- **Exercise details**: Find the word "Микола" in the records and copy every line where it occurs.

[Data excerpts]
*** Begin section ***
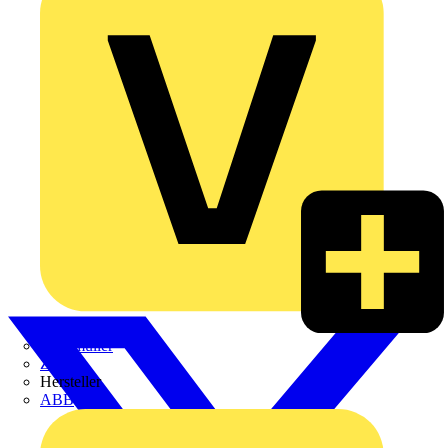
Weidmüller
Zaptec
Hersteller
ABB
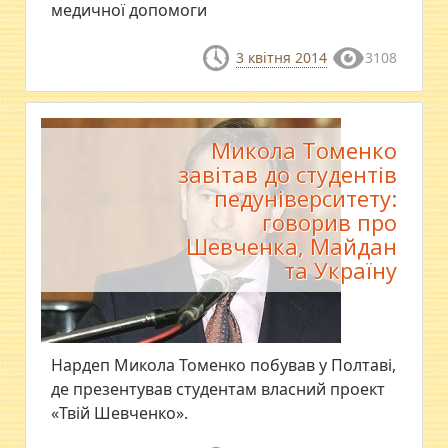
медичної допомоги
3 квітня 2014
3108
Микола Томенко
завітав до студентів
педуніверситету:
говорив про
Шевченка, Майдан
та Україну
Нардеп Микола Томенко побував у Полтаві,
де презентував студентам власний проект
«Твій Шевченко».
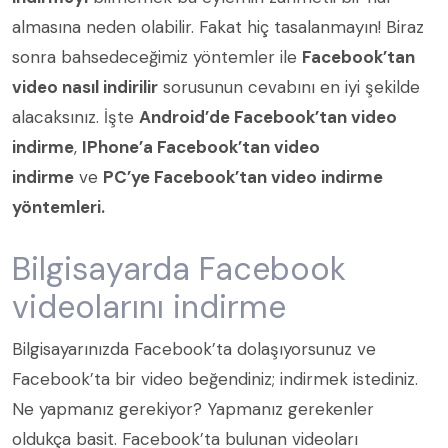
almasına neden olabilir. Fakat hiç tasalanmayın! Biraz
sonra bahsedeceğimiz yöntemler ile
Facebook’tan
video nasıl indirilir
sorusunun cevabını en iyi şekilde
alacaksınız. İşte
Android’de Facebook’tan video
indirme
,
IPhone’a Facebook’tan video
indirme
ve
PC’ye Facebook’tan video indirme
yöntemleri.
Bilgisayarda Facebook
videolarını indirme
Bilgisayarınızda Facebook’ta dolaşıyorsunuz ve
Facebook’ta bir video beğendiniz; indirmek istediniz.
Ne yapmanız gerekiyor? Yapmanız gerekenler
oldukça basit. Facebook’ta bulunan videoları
*** End section ***
- **Answer**:
Микола Томенко
Нардеп Микола Томенко побував у Полтаві,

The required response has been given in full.